Ноги двигаются сами – назад, за угол, в тень дома. Прячусь. Дышу рвано, неглубоко, руки трясутся, и я прижимаю их к животу – инстинктивно, защитить, закрыть, спрятать. Ребенок. Мой ребенок. Наш ребенок. Если Рустам нашел нас – он заберет меня. И ребенка. И Магомеда убьет. Не «может быть убьет» – убьет. Точно. Без вариантов. Потому что в его мире предательство карается смертью, а Магомед предал, и неважно что предал ради меня, ради справедливости, ради человечности – в мире Рустама нет справедливости и человечности, есть только верность и предательство, черное и белое, жизнь и смерть.

Выглядываю из-за угла. Машина стоит. Не двигается. Двигатель работает – вижу пар из выхлопной трубы. Кто-то внутри. Ждет? Наблюдает? Или просто остановился – навигатор посмотреть, в телефон позвонить, отлить на обочину?
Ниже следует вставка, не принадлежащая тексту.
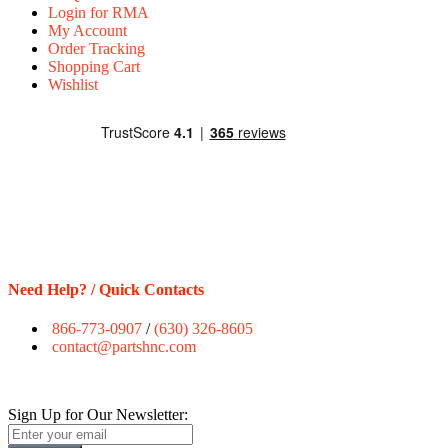
Login for RMA
My Account
Order Tracking
Shopping Cart
Wishlist
Need Help? / Quick Contacts
866-773-0907
/
(630) 326-8605
contact@partshnc.com
Sign Up for Our Newsletter: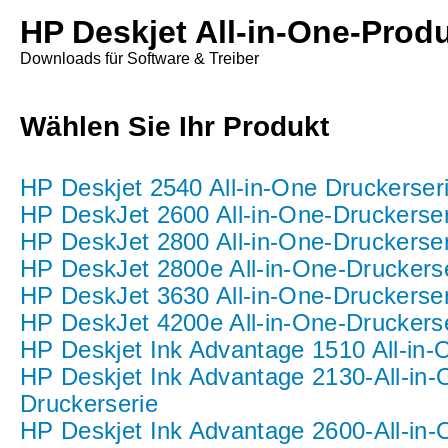
HP Deskjet All-in-One-Prod
Downloads für Software & Treiber
Wählen Sie Ihr Produkt
HP Deskjet 2540 All-in-One Druckerser
HP DeskJet 2600 All-in-One-Druckerser
HP DeskJet 2800 All-in-One-Druckerser
HP DeskJet 2800e All-in-One-Druckers
HP DeskJet 3630 All-in-One-Druckerser
HP DeskJet 4200e All-in-One-Druckers
HP Deskjet Ink Advantage 1510 All-in-
HP Deskjet Ink Advantage 2130-All-in-
Druckerserie
HP Deskjet Ink Advantage 2600-All-in-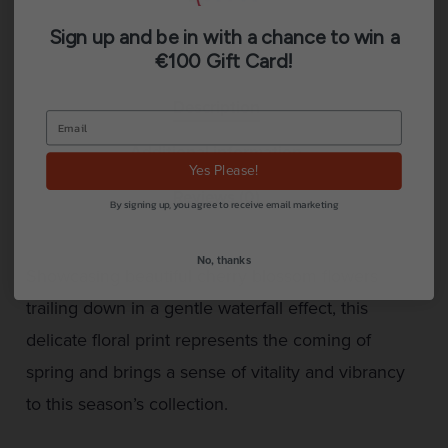
Sign up and be in with a chance to win a
€100 Gift Card!
Description
Additional information
Yes Please!
Reviews (0)
By signing up, you agree to receive email marketing
No, thanks
Showcasing beautiful cherry blossom flowers
trailing down in a gentle waterfall effect, this
delicate floral print represents the coming of
spring and brings a sense of vitality and vibrancy
to this season’s collection.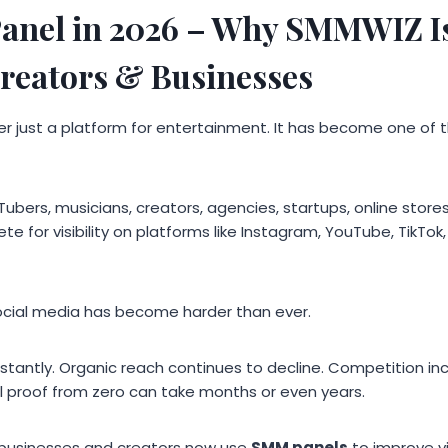
anel in 2026 – Why SMMWIZ Is
Creators & Businesses
er just a platform for entertainment. It has become one of t
Tubers, musicians, creators, agencies, startups, online stores
te for visibility on platforms like Instagram, YouTube, TikTo
ocial media has become harder than ever.
tantly. Organic reach continues to decline. Competition in
al proof from zero can take months or even years.
 businesses and creators now use
SMM panels
to improve vi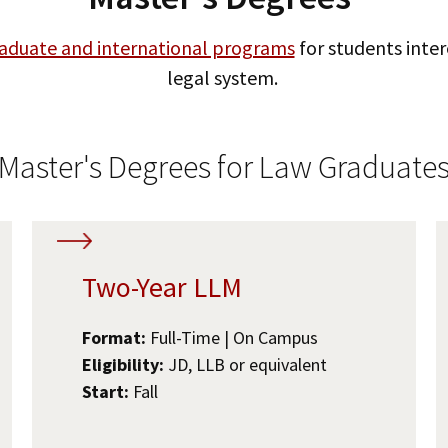
aduate and international programs
for students inter
legal system.
Master's Degrees for Law Graduate
Two-Year LLM
Format:
Full-Time | On Campus
Eligibility:
JD, LLB or equivalent
Start:
Fall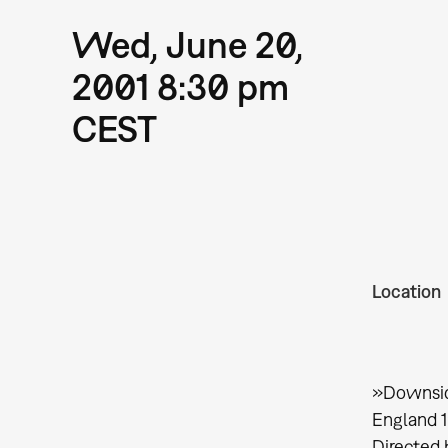
Wed, June 20,
2001 8:30 pm
CEST
Location
»Downsi
England 
Directed 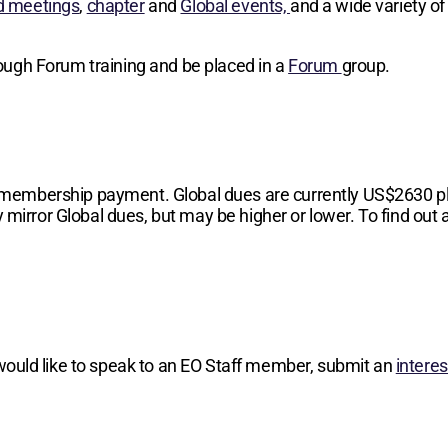
d meetings
,
chapter
and
Global events,
and a wide variety of
hrough Forum training and be placed in a
Forum
group.
 membership payment. Global dues are currently
US$2630
p
 mirror Global dues, but may be higher or lower. To find out a
 would like to speak to an EO Staff member, submit an
intere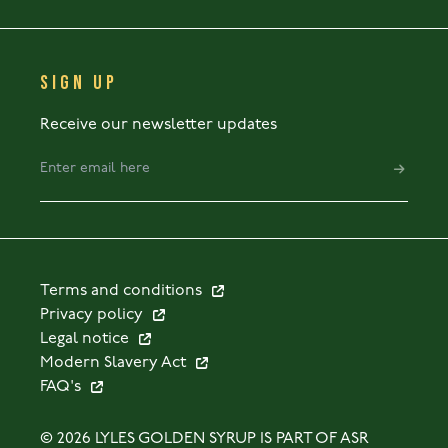
SIGN UP
Receive our newsletter updates
Terms and conditions
Privacy policy
Legal notice
Modern Slavery Act
FAQ's
© 2026 LYLES GOLDEN SYRUP IS PART OF ASR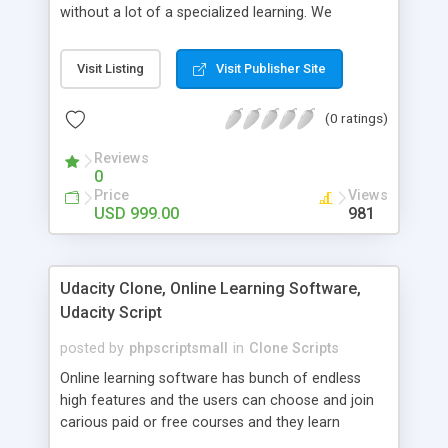
without a lot of a specialized learning. We
comprehend that getting your site to achieve the
clients, smaller scale work searchers and
Visit Listing
Visit Publisher Site
specialists is essential. This it Fiverr Clone allows
your visitors to post jobs that they want to get it
(0 ratings)
done by the job seekers. It is one of the best
micro jobs Fiver script in the marketplace right
Reviews
now.
0
Price
Views
USD 999.00
981
Udacity Clone, Online Learning Software,
Udacity Script
posted by
phpscriptsmall
in
Clone Scripts
Online learning software has bunch of endless
high features and the users can choose and join
carious paid or free courses and they learn
through online for their convenient time and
Стою. Жду. Минута. Две. Пять. Ноги замерзают в тонких ботинках, но не ухожу. Смотрю.

Дверь машины открывается. Выходит мужчина – высокий, в куртке, борода, шапка. Незнакомый. Не из людей Рустама – тех я запомнила, каждое лицо, каждую фигуру, каждую походку, потому что когда живешь среди хищников – запоминаешь их силуэты на уровне спинного мозга. Этот – другой. Расслабленный. Озирается – не как охотник, а как турист. Достает телефон, фотографирует горы. Потом садится обратно. Машина трогается, разворачивается, уезжает вниз по дороге.

Выдыхаю. Воздух вырывается из легких судорожно, рвано, как всхлип. Ноги подкашиваются. Сажусь на корточки прямо в снег, обхватываю колени, и дрожу – не от холода, от отходняка, от адреналина который затопил тело и теперь отступает, оставляя после себя слабость, тошноту и звон в ушах.

Турист. Просто турист. Проезжий. Никто.

Но я – я уже не могу дышать нормально. Пульс двести. Руки ходуном. И ребенок внутри толкается – резко, сильно, как будто тоже испугался.

Встаю. Отряхиваю снег с колен. Иду домой – быстро, почти бегом, насколько позволяет живот.

Магомед дома. Готовит – запах мяса и специй, тепло кухни. Оборачивается когда я влетаю в дверь. Лицо мое, видимо, говорит всё – он мгновенно напрягается. Нож, которым резал лук, застывает в руке. Глаза сужаются.

– Что случилось?

– Машина, – выдыхаю. – Черная. Внедорожник. На развилке. С тонированными стеклами. Стояла минут десять, потом уехала.

Он не паникует. Не бледнеет. Просто откладывает нож, вытирает руки полотенцем, подходит к окну, смотрит.

– Номера видела?

– Нет. Далеко было.

– Кто-то выходил?

– Мужчина. Незнакомый. Фотографировал горы и уехал.

Магомед молчит. Думает. Я вижу как за его спокойным лицом работает машина – та же машина, которая десять лет обеспечивала безопасность Рустама Гериева, которая просчитывала угрозы, маршруты, пути отхода. Он не просто водитель и телохранитель. Он – стратег. Тихий, незаметный стратег, который знал о жизни Рустама больше чем сам Рустам.

– Скорее всего туристы, – говорит наконец. – Зимой сюда приезжают иногда. Горнолыжка в соседнем районе, заблудился кто-то, навигатор привел не туда.